Flu season hitting older adults hard

Liz Seegert

About Liz Seegert

Liz Seegert (@lseegert), is AHCJ’s topic editor on aging. Her work has appeared in NextAvenue.com, Journal of Active Aging, Cancer Today, Kaiser Health News, the Connecticut Health I-Team and other outlets. She is a senior fellow at the Center for Health Policy and Media Engagement at George Washington University and co-produces the HealthCetera podcast.

Photo: KOMUnews via Flickr

The headlines say it all: In Houston, “Elderly should avoid the flu at all costs this season;” in Cleveland, “Flu deaths continue to rise;” and in New Orleans, “Flu overwhelming emergency rooms.

This flu season is terrible. Really bad, this Time explainer notes. Unfortunately, it has been the most vulnerable — mostly children, those with serious chronic conditions, and older adults — who are paying the highest price.

CNN reported that this year’s flu had hit people in every state except Hawaii (and District of Columbia), according to the Centers for Disease Control, with more than 60,000 people affected by early January. For older people, 7 percent of deaths by late December were due to flu and pneumonia, which is how CDC tracks this data. Not surprisingly, older adults are the group most often hospitalized due to the virus and its complications. The Chinook (Washington) Times reports that those over age 65 are dying from flu and pneumonia at a rate nearly six times higher than usual.

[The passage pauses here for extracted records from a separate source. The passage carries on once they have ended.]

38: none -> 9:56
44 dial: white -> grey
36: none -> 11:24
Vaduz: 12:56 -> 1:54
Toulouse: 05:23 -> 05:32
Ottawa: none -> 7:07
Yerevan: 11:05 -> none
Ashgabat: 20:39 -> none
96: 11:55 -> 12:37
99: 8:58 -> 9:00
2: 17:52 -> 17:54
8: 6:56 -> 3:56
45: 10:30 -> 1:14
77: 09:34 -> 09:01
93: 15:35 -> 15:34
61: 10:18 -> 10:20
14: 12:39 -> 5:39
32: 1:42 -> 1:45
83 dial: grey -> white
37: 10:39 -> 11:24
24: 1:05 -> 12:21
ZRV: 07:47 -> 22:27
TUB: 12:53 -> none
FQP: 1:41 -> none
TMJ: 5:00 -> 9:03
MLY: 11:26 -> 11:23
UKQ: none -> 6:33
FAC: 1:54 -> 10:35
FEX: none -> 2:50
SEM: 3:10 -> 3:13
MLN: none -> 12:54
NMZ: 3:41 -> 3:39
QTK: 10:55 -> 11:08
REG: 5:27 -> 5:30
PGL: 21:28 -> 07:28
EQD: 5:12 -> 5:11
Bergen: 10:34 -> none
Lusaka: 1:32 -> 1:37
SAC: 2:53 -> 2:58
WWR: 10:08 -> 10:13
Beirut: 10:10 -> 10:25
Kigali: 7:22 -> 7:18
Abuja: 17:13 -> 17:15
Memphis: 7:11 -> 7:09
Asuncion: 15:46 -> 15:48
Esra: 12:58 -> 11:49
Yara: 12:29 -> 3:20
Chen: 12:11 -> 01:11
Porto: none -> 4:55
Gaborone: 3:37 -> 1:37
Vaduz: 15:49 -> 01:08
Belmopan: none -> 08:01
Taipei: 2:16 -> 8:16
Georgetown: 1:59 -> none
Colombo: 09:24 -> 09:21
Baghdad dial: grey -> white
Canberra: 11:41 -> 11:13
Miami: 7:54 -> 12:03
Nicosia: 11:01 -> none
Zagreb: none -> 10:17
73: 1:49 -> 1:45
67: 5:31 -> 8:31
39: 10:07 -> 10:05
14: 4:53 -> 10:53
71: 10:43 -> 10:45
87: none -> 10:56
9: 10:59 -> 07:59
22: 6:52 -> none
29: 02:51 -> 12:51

The Tampa Bay Times prodded readers not to ignore symptoms, especially this year. That’s an important message for Floridians, mainly since one in five residents (19.1 percent) is over age 65, according to Pew Research. From Texas to Toledo, from Colorado to Connecticut, this year’s flu strain has overwhelmed emergency departments, physician offices, and nursing homes. Some hospitals are so swamped that they are treating patients in tents. Meanwhile, nursing homes are doing whatever they can to halt the spread of the virus, or at least minimize its impact, according to one story by WOIO-Cleveland.

Older adults are more likely to catch the virus and are also at higher risk of serious complications because their immune defenses weaken with age. A study in the journal PLOS found that 71 to 85 percent of seasonal flu-related deaths and 54 to 70 percent of flu-related hospitalizations occurred in those 65 and older over six seasons.

If that is not enough to scare you, Business Insider offered what it described as a “terrifying” animated map where you can watch the virus spread across the nation.

Of course, the underlying message at every age is the same: get vaccinated (it is not too late). Even if the vaccine is not 100 percent effective, it offers some protection and if you do get sick, will lessen the severity of symptoms, according to the CDC. As this New York Times headline points out, getting a flu shot is not just about you.

Here are some questions to ask and resources to tap when reporting on this issue:

  • What is the flu situation like in your community?
  • What precautions are hospitals, nursing homes and senior centers taking to help minimize virus exposure or care for older adults?
  • AHCJ’s infectious disease topic leader Bara Vaida wrote this backgrounder about covering seasonal flu.
  • The CDC’s flu tracking and surveillance pages offer real-time tracking data, weekly surveillance reports and a series of modifiable data visualizations, although the Seattle Times noted that the federal government shutdown that began over the weekend had complicated the agency’s ability to update the data.